There is no doubt that Bashar al-Assad’s use of chemical weapons last week crossed all 50 shades of the “red line.” While prudence dictated restraint this past June, the repeated violation of international norms now may require a military response. The use of chemical weapons is one of the most insidious acts that can be undertaken in war and Secretary of State John Kerry has made clear that the Obama administration would hold Assad accountable for an inexcusable “moral obscenity” that “should shock the conscience of the world.” The international community must respond — and likely will respond — with overt military force against Damascus. But limited war, whether air strikes or something else, will bring about its own set of challenges.
As difficult a decision as it will be for Obama to raise the stakes with a military response, the real challenge may be more political than military. Pundits and some in the U.S. Congress have called for taking out Syrian air assets and creating humanitarian corridors, believing that this will magically solve the country’s broader problems. Likewise, the comparisons being made to Libya and Kosovo are misleading and misrepresent the political commitment required to ensure the success of these military actions.
Indeed, the White House faces a much more difficult task in seeking to prevent Assad’s repeated use of chemical weapons. This is not about regime change but about behavioral change — deterring or preventing the use of chemical weapons by the Assad regime — whatever the rationale for doing so. The operational challenge is to ensure that strikes are significant enough to destroy Assad’s ability to use chemical weapons without backing him into a corner where he feels he has no choice but to use them.

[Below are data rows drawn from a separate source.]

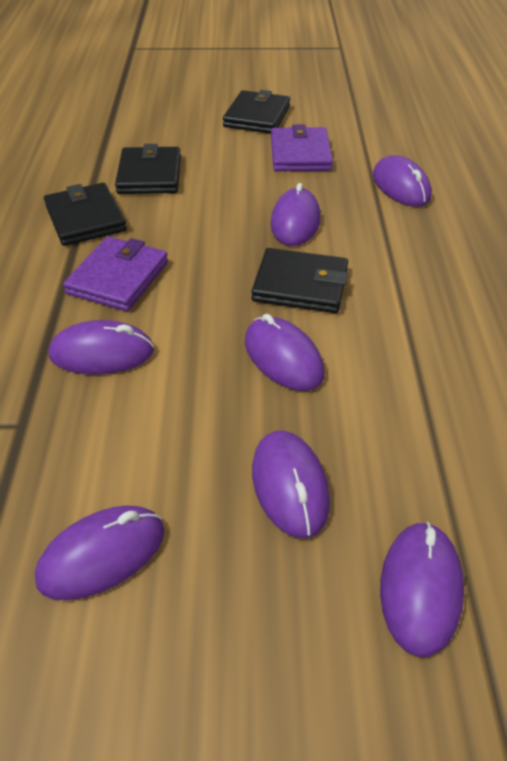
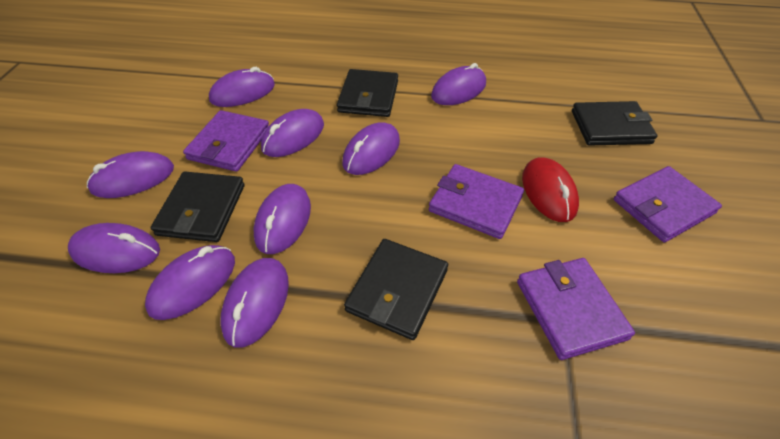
purple mouse: 7 -> 9
purple wallet: 2 -> 4
red mouse: 0 -> 1

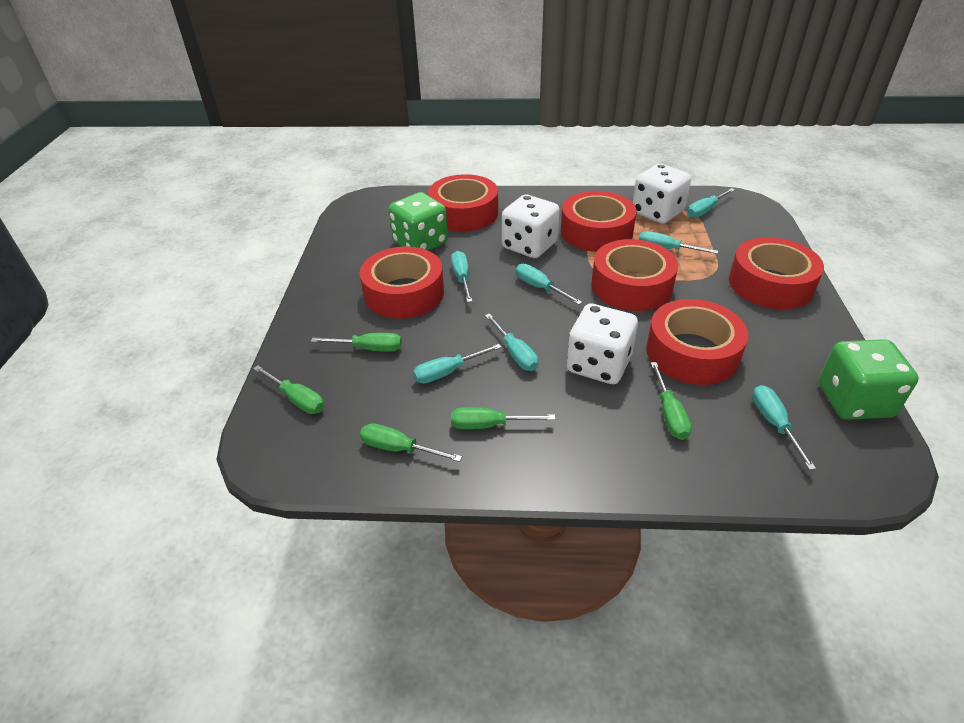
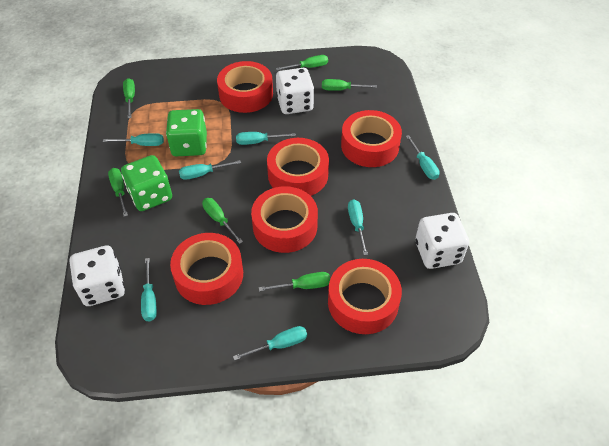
green screwdriver: 5 -> 6

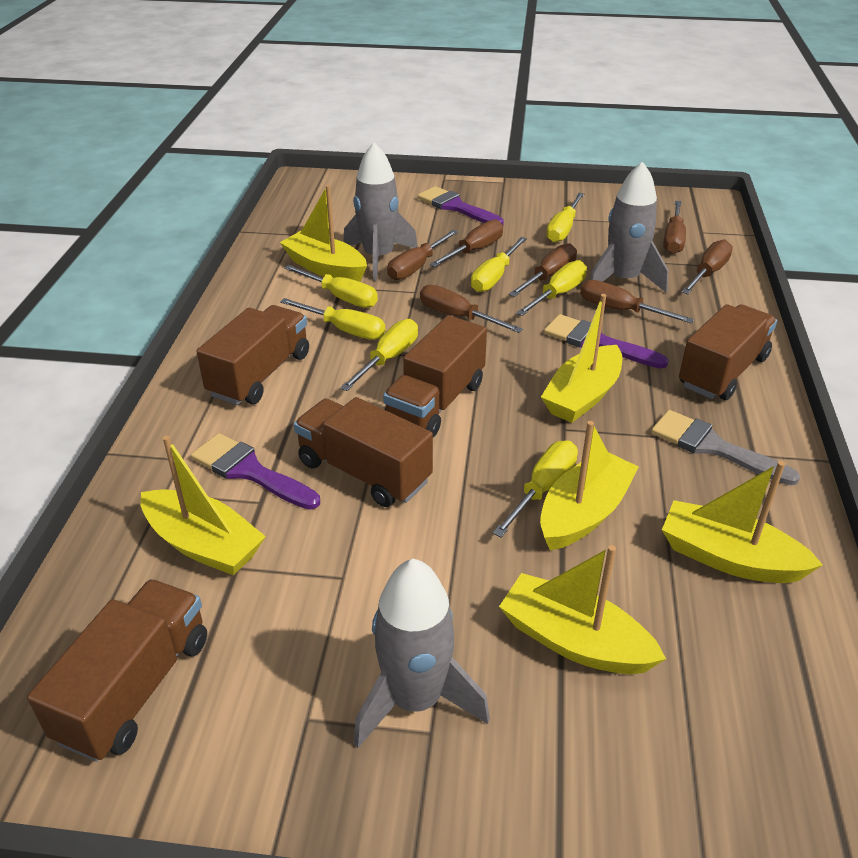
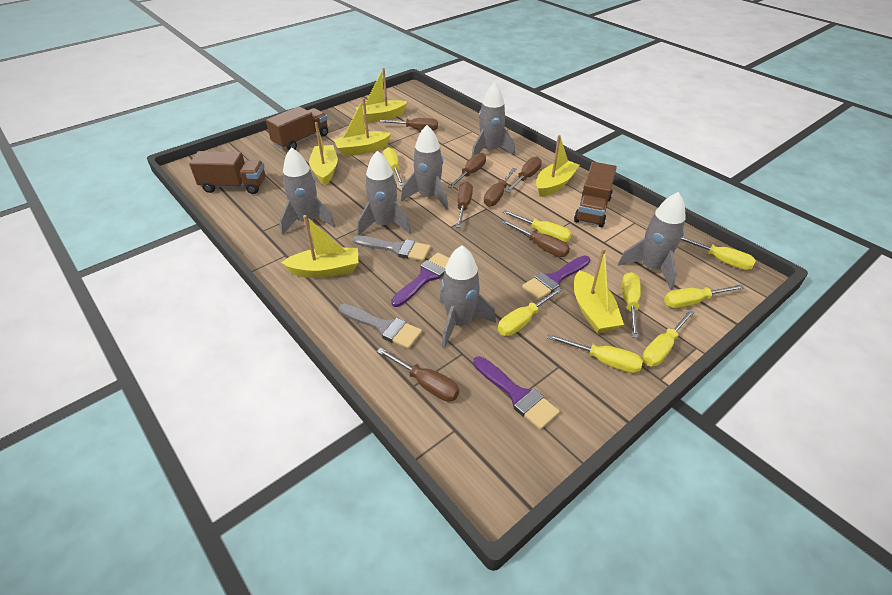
brown truck: 5 -> 3
grey brush: 1 -> 2
grey rocket: 3 -> 6
yellow screwdriver: 7 -> 8

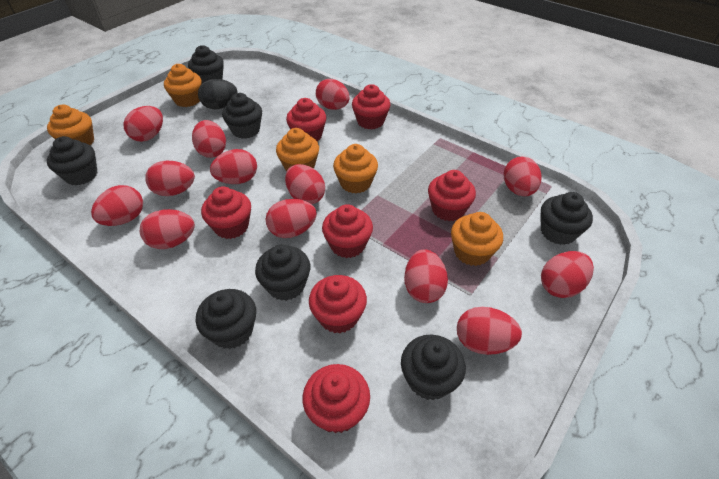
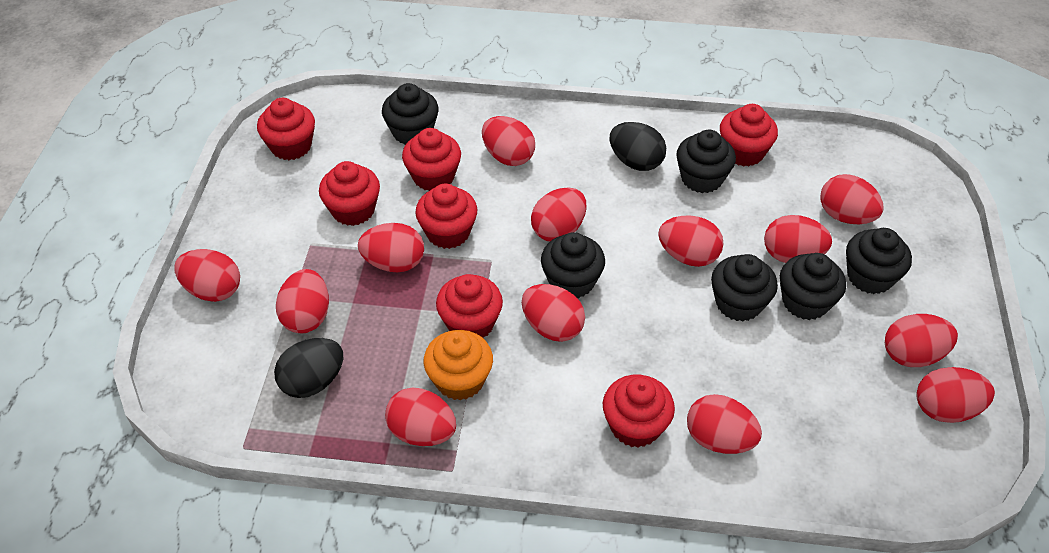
black cupcake: 7 -> 6
black egg: 1 -> 2
orange cupcake: 5 -> 1

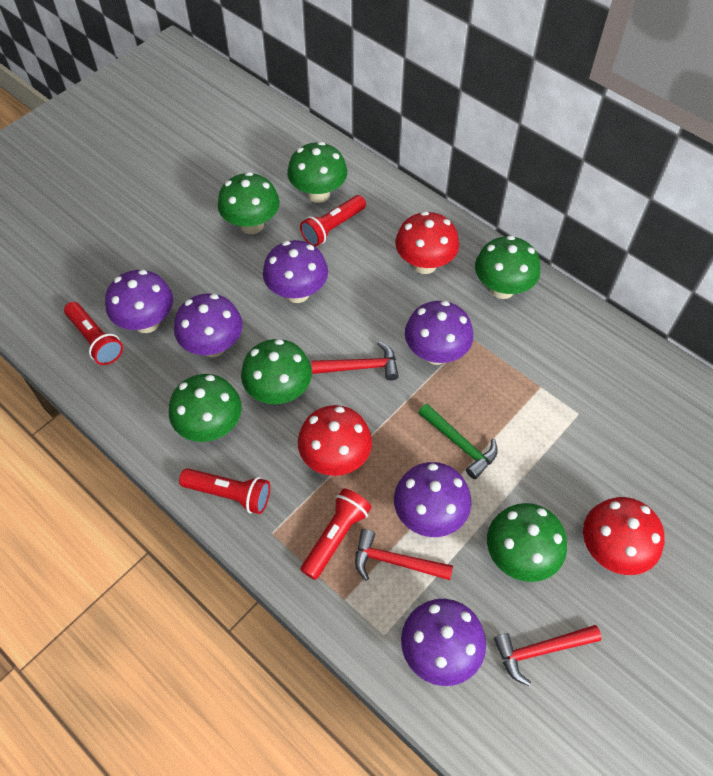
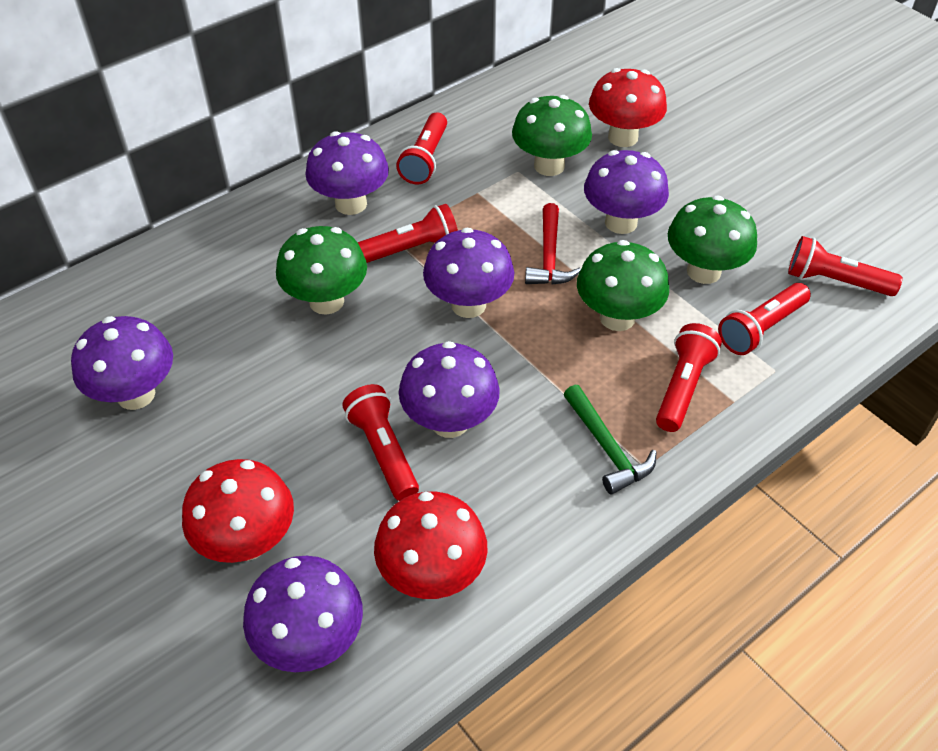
green mushroom: 6 -> 4
red flashlight: 4 -> 6
red hammer: 3 -> 1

There are a few ways to cope with these challenges. First, the United States and its allies must be prepared to maintain political resolve beyond the immediate strikes. Deterring and denying the use of chemical weapons will not be accomplished with one sortie, but may require retaining a military option while continuing to arm selected opposition groups and push Assad to the bargaining table. Second, the United States and its allies must keep the gap between expectation and reality to a minimum. For the Syrians being killed, this conflict is also one for survival, and military strikes may falsely raise hopes for imminent regime change. Some will continue to blame Western leaders for not doing enough or blame them if Assad responds with even deadlier force against his own people.
Third, while the United States should act alone if it must, a strong coalition remains the preferred option. If NATO takes action as an alliance, it will have to be more than a coalition of the willing. The Alliance must send a unified message that it stands together. More importantly, the Arab League must reconsider its objections to the use of force to prevent such atrocities and, in the event of military action, should take part in operations with Western forces. Finally, the Arab League should step up pressure on Russia and China to provide political support for the operations or get out of the way. In the end, however, Vladimir Putin’s intransigence is an insufficient reason to keep from responding to such reprehensible crimes.
Moreover, no matter how well-planned the strikes are, even the best plans are unlikely to survive first contact with the enemy. There is no guarantee that anything beyond static targets can be completely destroyed. Likewise, it is almost completely certain that limited strikes will not destroy Assad’s ability to continue to murder his own people. Without a major military commitment — one that potentially includes ground forces — Assad will still retain the capability to terrorize population centers in Homs, Aleppo, and Damascus. Unfortunately, even if the United States and NATO desire just a limited war, it is already a total war for Assad, as he remains intent on personal and regime survival.
While a failure to address these issues should not necessarily stop the international community or a small coalition from acting, these considerations should guide leaders as they consider military options. A military response, if and when it happens, is but one limited engagement in the long-term effort at ending the war in Syria. Just as importantly, there must be realistic goals that are clearly articulated to the public and to the Syrian people. Only in the best of circumstances can limited war result in a quick political solution — and even the limited goal of deterring Assad’s continued chemical weapons may prove a hard proposition. For the Syrian people, for our own national interest, and for the betterment of the international community, it is likely time to take that risk.